Bargains! Bargains! Some of the most prized red wines in the world are available from Bordeaux this year at a discount of around 30 per cent.

There are some catches, however. Your wine will not be bottled for another couple of years. You should not consider drinking it until at least 2022. And the word "bargain" is relative.

You can buy, for instance, the Château Lafite-Rothschild 2011 for as little as €600 (£480) a bottle. This time last year the 2010 vintage of the same wine was selling at €900 a bottle. Similar "discounts" are available on wine from most – not all – of the top Bordeaux châteaux as the "primeur" season for advance sales of last September's harvest comes to an end. After a stupendous increase of 2,000 per cent in the most prized labels since 1982, the bubble in posh Bordeaux wines appears to have popped this year. Or at least to have deflated.

This is not the first time that the prices for "primeurs", or wine futures, have fallen, but it is the first time they have fallen so far and so widely. Some wine traders, especially from America and Britain, say that the surprise – and the pity – is that they have not fallen further.

Huge sales to China, and to a lesser extent Russia and other "nouveaux riches" countries, have kept prices for the top 20 to 30 châteaux relatively high. Prices for some of the magical names – Château Pétrus or Château Le Pin – have scarcely fallen at all (€1,300 for a still-unbottled bottle).

The 2011 red Bordeaux or "claret" vintage is said to be reasonable but "variable" – code for "poor" in some cases. After superlative vintages in 2005, 2009 and 2010, it was predictable that primeur sale prices would fall somewhat this spring.

Some wine traders were hoping that the "variable" quality of the 2011 claret would lead to a permanent "correction" in a market which they say has lost touch with economic – and oenological – reality.

One British trader told The Independent: "Without the Chinese and others the price for many châteaux would have been much, much lower. Some traders are still trying to re-sell their 2010 Bordeaux and that was, for the most part, a much better wine. By comparison, 2011 is on the dull side."

The primeur market is unique to Bordeaux. It does not involve the hundreds of low-priced châteaux which produce wines at €5 to €10 bottle (which have gained no benefit from the craze for high-priced Bordeaux). It involves the haute-bourgeoisie and aristocracy of the Bordeaux châteaux, but especially the 250 most sought after producers of red Bordeaux.

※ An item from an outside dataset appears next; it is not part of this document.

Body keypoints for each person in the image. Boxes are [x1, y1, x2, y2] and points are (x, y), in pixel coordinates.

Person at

The original intention of the primeur sales was to guarantee cash flow to the vineyards, but the resulting speculation has led, for example, to a bottle of Château Latour rising from the equivalent of €39 in 1982 to €1,200 this year.

Since the 1980s, there has been speculation in wine futures, especially in the United States. Seeing five-year-old bottles of their wine selling for astronomic amounts, top châteaux were tempted to ramp up their original asking price. And so the bubble grew.

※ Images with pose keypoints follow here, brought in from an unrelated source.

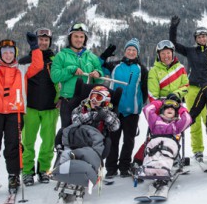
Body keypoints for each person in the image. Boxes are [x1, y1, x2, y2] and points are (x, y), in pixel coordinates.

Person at [0, 32, 43, 197]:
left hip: (15, 112)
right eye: (4, 52)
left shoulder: (22, 69)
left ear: (15, 54)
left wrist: (35, 47)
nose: (8, 55)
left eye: (11, 52)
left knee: (13, 147)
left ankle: (13, 176)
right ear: (0, 54)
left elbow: (38, 65)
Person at [50, 85, 120, 204]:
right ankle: (62, 193)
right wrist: (94, 115)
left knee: (85, 160)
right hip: (76, 140)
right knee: (67, 155)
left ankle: (79, 195)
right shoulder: (80, 108)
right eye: (92, 96)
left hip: (93, 145)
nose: (94, 99)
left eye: (98, 97)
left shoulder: (108, 112)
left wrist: (104, 116)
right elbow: (75, 120)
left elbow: (115, 126)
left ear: (105, 100)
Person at [169, 16, 207, 161]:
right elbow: (173, 44)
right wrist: (173, 28)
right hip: (192, 90)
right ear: (196, 39)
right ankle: (198, 150)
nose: (202, 39)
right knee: (194, 120)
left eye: (204, 36)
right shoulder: (190, 51)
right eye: (199, 37)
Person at [103, 38, 148, 179]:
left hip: (132, 111)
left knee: (128, 140)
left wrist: (139, 105)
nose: (131, 52)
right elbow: (100, 66)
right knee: (113, 140)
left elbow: (145, 89)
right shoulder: (115, 65)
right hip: (115, 110)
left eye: (134, 50)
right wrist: (106, 54)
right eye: (129, 49)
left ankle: (124, 167)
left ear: (137, 53)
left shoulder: (141, 69)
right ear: (125, 51)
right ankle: (110, 168)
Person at [19, 28, 59, 186]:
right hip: (31, 107)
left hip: (51, 106)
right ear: (35, 41)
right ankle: (27, 171)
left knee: (48, 142)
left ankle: (44, 170)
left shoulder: (56, 60)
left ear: (50, 42)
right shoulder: (25, 61)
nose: (43, 42)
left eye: (46, 40)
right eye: (40, 40)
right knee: (28, 141)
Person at [51, 23, 104, 129]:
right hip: (68, 101)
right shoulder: (61, 56)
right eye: (76, 36)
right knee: (67, 132)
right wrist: (71, 70)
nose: (79, 39)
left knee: (85, 134)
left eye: (81, 37)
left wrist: (98, 74)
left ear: (85, 39)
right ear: (70, 38)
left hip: (87, 102)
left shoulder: (92, 57)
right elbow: (54, 76)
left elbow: (100, 80)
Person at [135, 98, 192, 180]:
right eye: (167, 108)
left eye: (172, 109)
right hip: (155, 141)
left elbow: (187, 119)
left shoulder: (176, 124)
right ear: (162, 111)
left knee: (166, 151)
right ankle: (148, 167)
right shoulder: (155, 120)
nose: (170, 109)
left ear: (175, 113)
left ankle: (163, 169)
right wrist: (160, 102)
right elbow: (147, 109)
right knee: (151, 152)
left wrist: (181, 108)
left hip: (170, 143)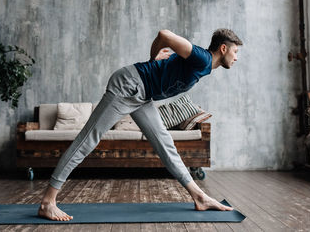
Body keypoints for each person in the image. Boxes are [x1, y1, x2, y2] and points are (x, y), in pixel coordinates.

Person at [38, 28, 243, 221]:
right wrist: (153, 58)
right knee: (88, 140)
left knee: (165, 144)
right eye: (235, 51)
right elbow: (164, 35)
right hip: (128, 86)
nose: (236, 57)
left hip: (142, 96)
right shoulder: (203, 57)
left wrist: (157, 61)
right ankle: (48, 202)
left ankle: (200, 197)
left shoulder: (204, 65)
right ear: (223, 48)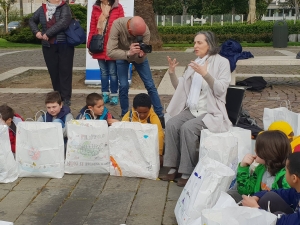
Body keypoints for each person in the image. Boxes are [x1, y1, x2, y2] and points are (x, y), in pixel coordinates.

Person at [161, 31, 232, 187]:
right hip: (192, 109)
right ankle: (173, 166)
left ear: (210, 44)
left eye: (199, 43)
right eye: (194, 43)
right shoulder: (195, 64)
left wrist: (206, 74)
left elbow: (221, 90)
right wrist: (172, 73)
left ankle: (187, 171)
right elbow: (181, 89)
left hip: (210, 111)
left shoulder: (222, 62)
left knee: (188, 128)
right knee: (172, 124)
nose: (195, 46)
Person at [106, 16, 164, 120]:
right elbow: (110, 52)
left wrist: (140, 56)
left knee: (150, 85)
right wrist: (128, 53)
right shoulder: (117, 25)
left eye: (141, 35)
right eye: (137, 35)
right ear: (129, 30)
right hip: (122, 55)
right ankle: (125, 115)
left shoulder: (145, 31)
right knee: (123, 86)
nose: (139, 37)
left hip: (138, 57)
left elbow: (141, 57)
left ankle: (160, 115)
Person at [29, 0, 74, 106]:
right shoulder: (42, 9)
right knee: (53, 72)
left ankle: (66, 97)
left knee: (65, 71)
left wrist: (48, 33)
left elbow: (64, 22)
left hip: (64, 44)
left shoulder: (64, 7)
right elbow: (32, 20)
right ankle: (58, 96)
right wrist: (36, 32)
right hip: (48, 46)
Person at [242, 152, 300, 225]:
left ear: (294, 178)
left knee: (276, 215)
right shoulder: (295, 191)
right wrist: (256, 196)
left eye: (286, 170)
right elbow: (278, 193)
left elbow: (284, 222)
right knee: (269, 197)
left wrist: (257, 209)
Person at [87, 0, 124, 105]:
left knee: (113, 72)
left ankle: (114, 95)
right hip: (99, 44)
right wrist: (89, 44)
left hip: (112, 45)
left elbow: (122, 27)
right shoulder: (96, 8)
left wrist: (120, 44)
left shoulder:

Just as the economic crisis appeared ready to end the speculation in 2008, two factors pumped it up again. The vintages in 2009 and 2010 were among the finest ever. At the same time, a new market emerged for high-priced Bordeaux in China. In volume terms, China is now the largest export market, buying 58 million bottles in 2011. Chinese investors have bough 16 vineyards in Bordeaux in the past two years.

There also seems to be a willingness – even a sense of pride – on the part of the new super-rich in China to pay absurdly high prices for bottles carrying the top Bordeaux labels. "In the case of the US or Europe, it is difficult to imagine that there are many people willing to consume a €3,000 bottle of wine," a Bordeaux trader told The Independent. "Many of those bottles seem to be fated to be stored and traded indefinitely. In China, when the wine is ready, it is drunk, whatever the price."

Vin extraordinaire: The 2011 top four

Despite the declines, at least four châteaux commanded four-figure sums for bottles of their 2011 vintage.

Château Cheval Blanc

Up to €1,100 a bottle. The Cheval Blanc is one of the most prized of the Saint-Emilion wines.

Château Latour

Up to €1,200. Latour is seen as one of the aristocrats of the Medoc, west of the Gironde.

Château Pétrus

Up to €1,300 a bottle. Petrus is the greatest of the Pomerol wines from east of the river.

Château Le Pin

Up to €1,300 a bottle. A cult, tiny vineyard within the Pomerol area.